Matrix （二分匹配）

     Give you a matrix(only contains 0 or 1),every time you can select a row or a column and delete all the '1' in this row or this column .

    Your task is to give out the minimum times of deleting all the '1' in the matrix.
Input
    There are several test cases.

    The first line contains two integers n,m(1<=n,m<=100), n is the number of rows of the given matrix and m is the number of columns of the given matrix.
    The next n lines describe the matrix:each line contains m integer, which may be either ‘1’ or ‘0’.

    n=0 indicate the end of input.
Output
    For each of the test cases, in the order given in the input, print one line containing the minimum times of deleting all the '1' in the matrix.
Sample Input

    3 3
    0 0 0
    1 0 1
    0 1 0
    0

Sample Output

    2

题意：给你一个0,1矩阵，让你每次可以将一行或者一列的把1变成0，求最少几次可以让所有的1都变成0。

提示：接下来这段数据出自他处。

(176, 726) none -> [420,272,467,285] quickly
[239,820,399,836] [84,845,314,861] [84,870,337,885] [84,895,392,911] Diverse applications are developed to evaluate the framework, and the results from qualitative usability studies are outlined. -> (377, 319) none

分析：二分匹配题，将矩阵中是1的格子的x和y坐标记录下来，然后再求最大匹配数即可。

#include<stdio.h>
#include<string.h>
int m,n,e[110][110],match[110],book[110];
int dfs(int u)
{
	int i;
	for(i = 1; i <= m; i ++)
	{
		if(book[i] == 0 && e[u][i] == 1)
		{
			book[i] = 1;
			if(match[i] == 0 || dfs(match[i]))
			{
				match[i] = u;
				return 1;
			}
		}
	}
	return 0;
}
int main()
{
	int i,j,k,sum;
	while(scanf("%d",&n), n != 0)
	{
		scanf("%d",&m);
		sum = 0;
		memset(e,0,sizeof(e));
		memset(match,0,sizeof(match));
		for(i = 1; i <= n; i ++)
			for(j = 1; j <= m; j ++)
			{
				scanf("%d",&k);
				if(k == 1)
					e[i][j] = 1;
			}
		for(i = 1; i <= n; i ++)
		{
			memset(book,0,sizeof(book));
			if(dfs(i))
				sum ++;
		}
		printf("%d\n",sum);	
	}
	return 0;
}